More than one in six people are concerned that the world will end this week, on Dec. 21, according to a survey of concerns and regrets going into the coming apocalypse—or, failing that, 2013—by data backup service Backblaze.
This astounds me. Not that a data backup service would do a survey of things that stress people out (losing files on their computers, of course, was a leader in the concerns of those surveyed, concerning 74 percent of those surveyed), but that so many people are worried about the world ending next Friday.
I mean, using those statistics, there are at least two people that I've walked past in our building that may either stockpiling goods or have already begun plans to drink until the the moon crashes into the planet, or whatever.

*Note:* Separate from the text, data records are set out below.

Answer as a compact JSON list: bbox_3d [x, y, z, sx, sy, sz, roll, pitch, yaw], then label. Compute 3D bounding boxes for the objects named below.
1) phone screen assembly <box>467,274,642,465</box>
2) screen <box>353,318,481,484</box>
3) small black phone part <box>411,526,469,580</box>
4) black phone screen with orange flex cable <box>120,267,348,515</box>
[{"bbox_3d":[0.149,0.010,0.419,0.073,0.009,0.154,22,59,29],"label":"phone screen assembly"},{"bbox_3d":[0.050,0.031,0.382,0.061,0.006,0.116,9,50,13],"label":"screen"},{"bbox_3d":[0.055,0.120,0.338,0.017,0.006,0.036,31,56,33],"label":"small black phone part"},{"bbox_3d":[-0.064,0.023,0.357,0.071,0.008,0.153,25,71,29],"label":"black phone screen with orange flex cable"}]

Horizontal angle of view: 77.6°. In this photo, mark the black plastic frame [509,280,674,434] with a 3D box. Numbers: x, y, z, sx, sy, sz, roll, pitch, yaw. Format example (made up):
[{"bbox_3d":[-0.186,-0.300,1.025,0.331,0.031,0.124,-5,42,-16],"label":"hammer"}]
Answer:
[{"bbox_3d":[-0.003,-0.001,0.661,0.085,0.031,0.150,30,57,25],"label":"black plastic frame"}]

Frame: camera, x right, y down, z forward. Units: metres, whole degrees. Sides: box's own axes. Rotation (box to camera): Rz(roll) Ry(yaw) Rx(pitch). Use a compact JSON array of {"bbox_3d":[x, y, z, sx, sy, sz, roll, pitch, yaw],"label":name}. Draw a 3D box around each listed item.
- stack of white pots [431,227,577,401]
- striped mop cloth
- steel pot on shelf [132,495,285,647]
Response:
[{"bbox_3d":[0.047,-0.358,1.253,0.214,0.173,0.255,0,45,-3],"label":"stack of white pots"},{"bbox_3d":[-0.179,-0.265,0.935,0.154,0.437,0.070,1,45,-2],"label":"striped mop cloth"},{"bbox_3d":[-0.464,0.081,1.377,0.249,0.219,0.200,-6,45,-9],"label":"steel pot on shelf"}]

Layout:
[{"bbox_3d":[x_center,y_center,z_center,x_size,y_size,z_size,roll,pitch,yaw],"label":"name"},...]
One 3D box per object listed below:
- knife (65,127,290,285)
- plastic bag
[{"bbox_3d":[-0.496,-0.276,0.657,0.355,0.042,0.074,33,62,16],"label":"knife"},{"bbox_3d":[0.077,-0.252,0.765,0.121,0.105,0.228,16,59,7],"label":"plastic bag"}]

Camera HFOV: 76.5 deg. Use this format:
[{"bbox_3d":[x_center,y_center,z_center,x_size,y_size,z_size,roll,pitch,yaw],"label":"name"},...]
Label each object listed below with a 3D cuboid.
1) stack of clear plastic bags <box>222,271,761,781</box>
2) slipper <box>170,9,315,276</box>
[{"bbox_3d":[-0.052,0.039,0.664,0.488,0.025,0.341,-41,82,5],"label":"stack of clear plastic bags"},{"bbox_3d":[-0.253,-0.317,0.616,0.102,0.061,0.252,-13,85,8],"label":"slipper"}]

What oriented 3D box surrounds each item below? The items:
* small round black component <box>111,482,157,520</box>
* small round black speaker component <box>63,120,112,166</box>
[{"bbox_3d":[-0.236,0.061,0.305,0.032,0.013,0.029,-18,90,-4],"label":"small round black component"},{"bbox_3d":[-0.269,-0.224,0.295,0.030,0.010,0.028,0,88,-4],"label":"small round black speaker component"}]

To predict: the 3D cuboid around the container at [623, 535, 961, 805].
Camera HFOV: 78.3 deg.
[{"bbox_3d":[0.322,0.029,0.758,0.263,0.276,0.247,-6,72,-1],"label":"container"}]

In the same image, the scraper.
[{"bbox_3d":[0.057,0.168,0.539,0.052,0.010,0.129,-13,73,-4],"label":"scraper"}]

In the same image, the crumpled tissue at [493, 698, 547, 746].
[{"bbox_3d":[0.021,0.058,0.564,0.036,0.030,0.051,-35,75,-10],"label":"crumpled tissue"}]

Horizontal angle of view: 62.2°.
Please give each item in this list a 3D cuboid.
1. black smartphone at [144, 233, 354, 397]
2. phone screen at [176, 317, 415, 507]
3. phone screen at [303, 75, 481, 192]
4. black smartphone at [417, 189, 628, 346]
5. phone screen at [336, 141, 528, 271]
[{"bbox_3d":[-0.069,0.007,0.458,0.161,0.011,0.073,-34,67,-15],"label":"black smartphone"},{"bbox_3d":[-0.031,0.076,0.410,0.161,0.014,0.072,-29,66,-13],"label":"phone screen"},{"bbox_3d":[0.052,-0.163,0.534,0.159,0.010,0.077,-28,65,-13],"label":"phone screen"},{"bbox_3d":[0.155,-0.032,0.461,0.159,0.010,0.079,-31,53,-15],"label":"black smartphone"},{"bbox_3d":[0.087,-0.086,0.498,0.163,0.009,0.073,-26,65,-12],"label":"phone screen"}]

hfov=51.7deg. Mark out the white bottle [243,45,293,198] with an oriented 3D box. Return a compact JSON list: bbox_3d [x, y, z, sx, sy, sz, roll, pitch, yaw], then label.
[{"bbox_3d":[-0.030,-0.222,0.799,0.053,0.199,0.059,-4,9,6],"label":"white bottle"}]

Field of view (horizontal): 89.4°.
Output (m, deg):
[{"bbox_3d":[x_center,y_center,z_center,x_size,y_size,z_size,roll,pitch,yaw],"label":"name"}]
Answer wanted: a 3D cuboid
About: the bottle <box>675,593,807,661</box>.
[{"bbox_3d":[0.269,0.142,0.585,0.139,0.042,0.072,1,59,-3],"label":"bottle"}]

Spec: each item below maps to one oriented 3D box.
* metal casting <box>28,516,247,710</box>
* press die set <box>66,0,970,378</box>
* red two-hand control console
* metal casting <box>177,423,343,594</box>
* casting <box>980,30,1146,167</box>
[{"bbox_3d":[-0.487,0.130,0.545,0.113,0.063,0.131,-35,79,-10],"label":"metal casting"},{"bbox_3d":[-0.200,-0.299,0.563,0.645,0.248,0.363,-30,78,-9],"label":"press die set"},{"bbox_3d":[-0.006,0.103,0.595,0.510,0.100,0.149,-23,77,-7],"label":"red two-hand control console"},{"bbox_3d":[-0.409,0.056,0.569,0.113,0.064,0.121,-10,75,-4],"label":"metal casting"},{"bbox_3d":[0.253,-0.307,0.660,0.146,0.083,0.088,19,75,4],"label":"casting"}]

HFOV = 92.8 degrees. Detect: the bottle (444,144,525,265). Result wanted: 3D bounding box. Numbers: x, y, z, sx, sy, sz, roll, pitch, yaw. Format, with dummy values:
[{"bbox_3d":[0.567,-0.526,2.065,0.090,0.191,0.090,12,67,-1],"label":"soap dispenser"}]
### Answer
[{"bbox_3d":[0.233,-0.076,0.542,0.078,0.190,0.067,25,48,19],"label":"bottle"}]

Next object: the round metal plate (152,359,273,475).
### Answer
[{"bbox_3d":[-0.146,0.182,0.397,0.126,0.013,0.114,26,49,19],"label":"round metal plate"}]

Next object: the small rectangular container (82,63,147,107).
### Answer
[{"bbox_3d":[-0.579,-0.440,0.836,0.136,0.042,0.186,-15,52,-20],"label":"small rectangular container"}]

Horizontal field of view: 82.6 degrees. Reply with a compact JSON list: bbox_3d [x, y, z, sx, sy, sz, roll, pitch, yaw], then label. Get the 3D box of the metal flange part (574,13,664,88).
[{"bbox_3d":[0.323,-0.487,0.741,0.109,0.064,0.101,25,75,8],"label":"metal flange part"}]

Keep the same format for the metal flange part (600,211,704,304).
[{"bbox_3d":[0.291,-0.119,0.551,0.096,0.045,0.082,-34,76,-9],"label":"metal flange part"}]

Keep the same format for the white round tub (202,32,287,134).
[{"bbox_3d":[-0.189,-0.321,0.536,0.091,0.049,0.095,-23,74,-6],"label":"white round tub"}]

From the press release accompanying these statistics:
“While this survey was commissioned as a bit tongue-in-cheek, at Backblaze we hear from people every day who feel as though their world is collapsing when they have lost precious files, photos and documents. We founded Backblaze because we recognized the importance of helping people have a ‘backup plan’ to ensure that every piece of data, no matter the size, is continuously, safely and securely backed up.
We had a surge of customers recently that we were able to help rebuild their digital life following loss and damage to their computers from Hurricane Sandy. This study demonstrates just how devastating losing files on one’s computer can be,” said Gleb Budman, CEO and co-founder of Backblaze.
When asked if the apocalypse were truly coming on this date, what regrets would people have, if any, 70% reported that they would have some regret. Not traveling more was cited most often by U.S. adults with nearly one-third (32%) reporting to have this regret, which was followed closely by those who regretted not spending more time with their families (30%). Nearly one in four people (23%) reported that they would regret not following their dreams and spending too much time worrying about money (22%). And one in four men (25%) would regret not having had more sex if the Mayan prediction proves true. Interestingly, only 10% of women surveyed would have the same regret.
So the takeaways here: Gleb (which is derived from an Old Norse name meaning "heir of god") is a badass name; a significant amount of the population appears to have missed stories such as this one from National Geographic; and there are going to be an awful lot of dudes taking out Craigslist ads for sex parties in the coming weeks.